** PROBLEM DESCRIPTION **
Turn the text lines in the items below into a single numbered list, skipping any blank lines. Leave the pictures out of the answer.
□ □ □ □ □
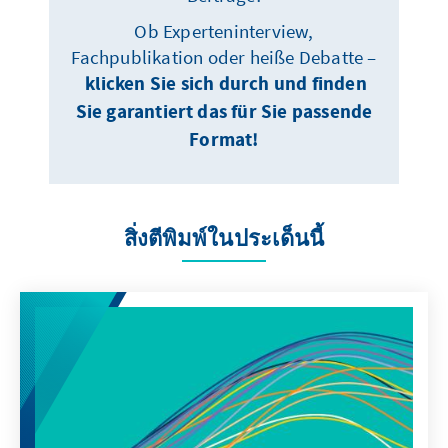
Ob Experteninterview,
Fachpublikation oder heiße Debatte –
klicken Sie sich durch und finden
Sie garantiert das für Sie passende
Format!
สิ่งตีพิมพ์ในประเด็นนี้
□ □ □ □ □
** RESULT FOR THIS EXERCISE **
1. Ob Experteninterview,
2. Fachpublikation oder heiße Debatte –
3. klicken Sie sich durch und finden
4. Sie garantiert das für Sie passende
5. Format!
6. สิ่งตีพิมพ์ในประเด็นนี้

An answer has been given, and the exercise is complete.